Weinstein's work simplifies the principles, so that, for example, the principle of nonmaleficence becomes "do no harm", and the principle of beneficence becomes "make things better." Weinstein also applies the principles to areas beyond health care and biomedical research.

=== Is It Still Cheating If I Don't Get Caught? ===
The follow-up to "Life Principles" was a book for 10-14-year-olds entitled, "Is It Still Cheating If I Don't Get Caught?" Published in 2009 by Roaring Brook Press (a division of Macmillan), The book is an application of "Life Principles" to the issues that young adults face with teachers, fellow students, parents, and friends. It received the strongest reviews in Weinstein's career up to that point.

=== Ethical Intelligence: Five Principles for Untangling Your Toughest Problems at Work and Beyond. ===
In 2011, New World Library published Weinstein's "Ethical Intelligence: Five Principles for Untangling Your Toughest Problems at Work and Beyond." The book expanded much of the work Weinstein had done in his columns for Bloomberg Businessweek on such topics as the outsourcing of customer service, the ethics of taking vacations, and how to give and receive criticism. In 2012, ForeWord magazine selected "Ethical Intelligence" as a Silver Winner in its annual Book of the Year Awards in the self-help category.

=== Newspapers ===
Weinstein's letter to The New York Times calling for honesty in politics was chosen as the basis for its weekly Invitation to a Dialogue feature. The letter was originally published on July 7, 2012, after which readers were invited to submit responses. The letter was then republished on August 11, along with several reader responses and a rejoinder from Weinstein.
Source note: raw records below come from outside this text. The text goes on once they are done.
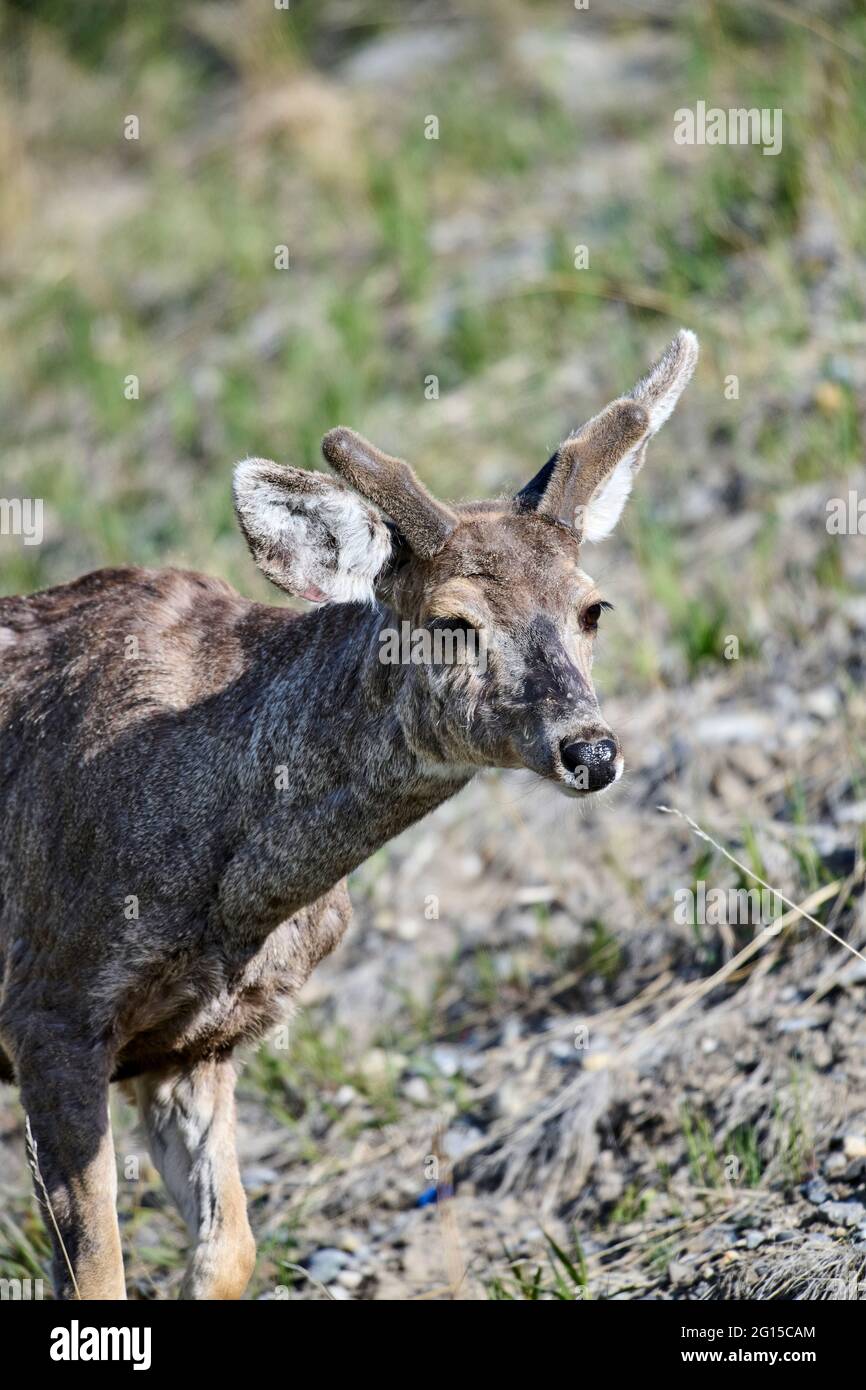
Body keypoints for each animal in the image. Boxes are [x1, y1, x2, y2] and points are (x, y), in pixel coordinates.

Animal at [0, 330, 697, 1295]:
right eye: (451, 621)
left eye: (593, 607)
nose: (590, 750)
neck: (236, 892)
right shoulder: (48, 1004)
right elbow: (97, 1271)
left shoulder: (193, 1044)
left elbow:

The basis for the letter was Warren Beatty's 1998 film, Bulworth, a satire predicated on the idea that a politician telling the truth would be the stuff of comedy.

==Books==
- As Editor
- "Ethics in the Hospital Setting" (West Virginia University Press, 1985) ISBN 978-0-937058-23-7
- Dental Ethics (Lea & Febiger, 1993) ISBN 978-0-8121-1444-7
- Ethical Issues in Pharmacy (Applied Therapeutics, 1998), ISBN 978-0-915486-25-0
- As Author
- "What Should I Do? 4 Simple Steps to Making Better Decisions in Everyday Life" (Perigee/Penguin, 2000) ISBN 978-0-399-52628-2
- "Life Principles: Feeling Good by Doing Good" (Emmis Books, 2005) ISBN 978-1-57860-216-2
- "Is It Still Cheating If I Don't Get Caught?" (Roaring Brook, 2009) ISBN 978-1-59643-306-9
- "Ethical Intelligence: Five Principles for Solving Your Toughest Problems at Work and Beyond" (New World Library, 2011), ISBN 978-1-60868-054-2
- "The Good Ones: Ten Crucial Qualities of High-Character Employees" (New World Library, Oct 2015), ISBN 978-1608682744

==Media appearances as ethics analyst==

- Weinstein has offered ethical analyses on CNN's The Situation Room with Wolf Blitzer (on such issues as the Harvard cheating scandal of 2012)
- Anderson Cooper 360 (debating with David Gergen about the ethics of publishing kiss-and-tell books in politics)
- Issue #1 (an ethics quiz he developed)
- NBC's Today (the ethics of going to work sick)
- ABC's Good Morning America (the ethics of tipping and regifting)
- ABC News Now (ethical dilemmas in the workplace)
- WNBC's Today in New York (five principles for making ethical decisions)
- CNBC's "Surviving the Market" (scandals in business)
- WNYC's Leonard Lopate Show (the ethics of apologies)
- FOX News Channel's O'Reilly Factor (the ethics of producing and watching reality television shows)
- Weinstein promotes himself as "The Ethics Guy".